> _GIVEN PASSAGE_:
Mudcat Café message #1038570 The Mudcat Café TM
Thread #63765   Message #1038570
Posted By: Roger in Baltimore
20-Oct-03 - 04:44 PM
Thread Name: Getaway 2003 Memories
Subject: RE: Getaway 2003 Memories
I had a wonderful time. October doesn't get much better in Maryland. It rained a tad on Friday, but by Saturday morn it was dry and stayed that way all weekend. Partly cloudy and a high of about 52 F. on Saturday, and partly cloudy and a tad warmer on Sunday. When the sun was shining, most workshops were outside in the sunshine. It was warmer there than in the unheated buildings.

I, of course will miss some important stuff. I was a daytripper this year (for financial reasons), so I missed all of the late night sings and part of Saturday night's concert.

There was much concern for Rick Fielding who could not be there. Big Mick is headed for Toronto. We sent along our love and a surprise (I allmost gave it away. Kendall (I know he'll kick me for this) looks hale and hardy, but he has not gotten his full voice back. He did a few songs and told a Maine joke Sunday night for his part of the concert. My synopsis of the joke (I don't have Kendall's eye for detail and local Maine color nor his comedic timing.

"A little boy is sitting in front of the local hotel with a stack of candy bars beside him. He's just packing them in, one after the other. A gentleman stops as he passes by and says, 'You'll never live to be a hundred eating all that chocolate'".

"The boy looks up at the man and says, 'My Uncle Frank lived to be a hundred and ten'".

"The man replies, 'But I bet it wasn't from eating chocolate bars'".

"'No', says the boy, 'It came from minding his own damn business'".

Some special Mudcatters I recall in attendance were: Joe Offer, Dani, Ferrara, Bill Day, Jeri, Bob C., Big Mick, Mario, Judy O., Gorgeous Gary, Sinsull, Kendall, Charlie Baum, Dick Greenhouse, Susan from the DT, and Barry Finn. I've left out many. Others, I just don't know they are Mudcatters.

Big Mick had a 30 minute concert set. He sang "This Land is Your Land" allmost like a dirge. He pointedly included all the political verses. He says he read that Woody was always concerned that those verses would be lost. In the middle he narrated the stories of two women he met through his union organizing. They both were struggling through adversity to keep themselves and their families together and hoped the union would help. There was nary a dry eye in the house when he was done.

> _TASKS TO COMPLETE_:
- 1) Write out the Getaway 2003 post word for word, from "Mudcat Café message" to "the unheated buildings.".
- 2) Resume the Getaway 2003 post right after its final sentence.
The material that comes next is from a separate source.

> _SOURCE MATERIAL_:
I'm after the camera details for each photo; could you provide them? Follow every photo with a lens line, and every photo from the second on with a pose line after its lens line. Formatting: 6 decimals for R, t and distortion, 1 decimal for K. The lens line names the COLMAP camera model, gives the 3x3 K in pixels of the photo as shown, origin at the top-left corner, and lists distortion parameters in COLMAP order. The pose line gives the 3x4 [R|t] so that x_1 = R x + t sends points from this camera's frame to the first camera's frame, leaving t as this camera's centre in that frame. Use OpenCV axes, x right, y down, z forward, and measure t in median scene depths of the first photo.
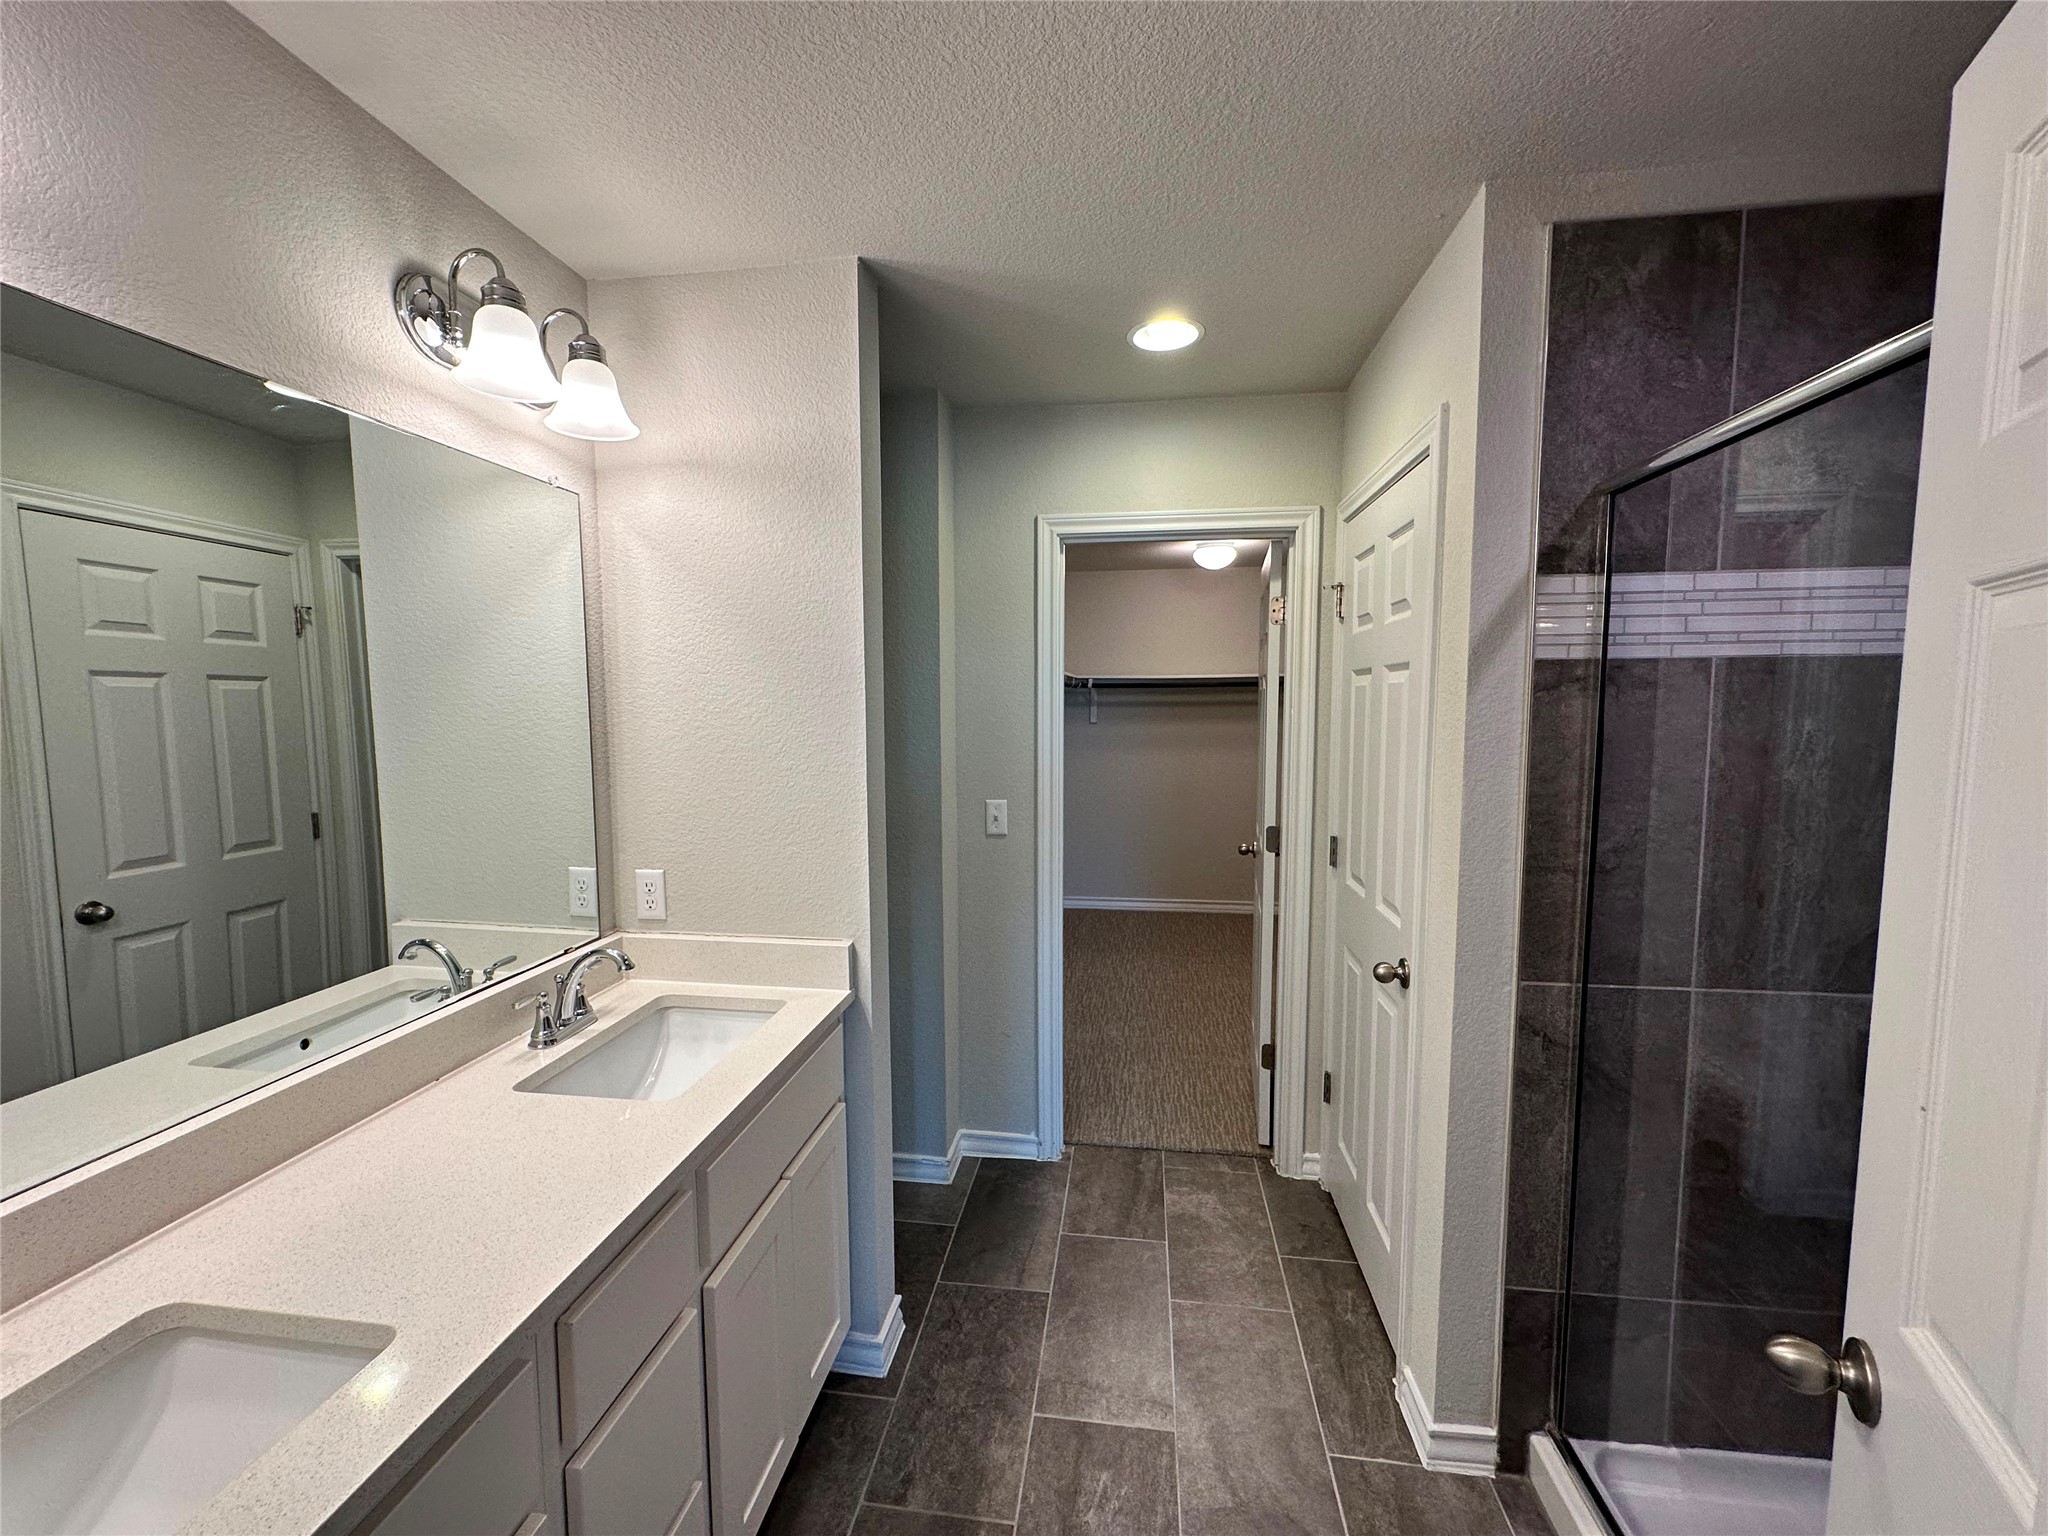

> _ANSWER LIST_:
- 1)
Mudcat Café message #1038570 The Mudcat Café TM
Thread #63765   Message #1038570
Posted By: Roger in Baltimore
20-Oct-03 - 04:44 PM
Thread Name: Getaway 2003 Memories
Subject: RE: Getaway 2003 Memories
I had a wonderful time. October doesn't get much better in Maryland. It rained a tad on Friday, but by Saturday morn it was dry and stayed that way all weekend. Partly cloudy and a high of about 52 F. on Saturday, and partly cloudy and a tad warmer on Sunday. When the sun was shining, most workshops were outside in the sunshine. It was warmer there than in the unheated buildings.

- 2)
Big Mick is a man who puts his whole heart into his work. He is as jovial a companion any man or woman might want, but he also has a deep, caring, serious side that doesn't always show and might even surprise you at first.

The Shellback Chorus, a band of nautical singers from England, were wonderful. Lots of spirited singing and grand harmonies. Individually they showed up at workshops and shared songs with us. They often helped us learn more about the history of English music we sing.

Songster Bob presented a workshop on Songwriting that was low key, supportive and helpful. No ego injected by himself or the participants.

I led a Blues Workshop. Max participated with a couple of songs. We were blessed with Joel on his barrelhouse piano, his wife on mouth harp, and Jim B. on his washtub bass for backup. We had 'em dancin' in the aisles. It was great! After all, blues music in the 20's was often dance music.

Ferrara spent many hours arranging the workshops: developing workshop ideas, getting leaders, and arranging the schedule.

Dick and Susan brought in their Camsco Music display. I spent several hours drooling over CD's I didn't know existed that had so much music I wanted to hear. I had to settle for two Mississippi Sheik CD's (damn budget!).

Charlie Baum, of course, helped to organize the whole thing with the help of other FSGW' ers.

Judy O. ran a "Silent Auction" of items donated by members. The money goes into a scholarship fund for those folk music lovers who just can't afford to come.

Gorgeous Gary announced that he was engaged to be married.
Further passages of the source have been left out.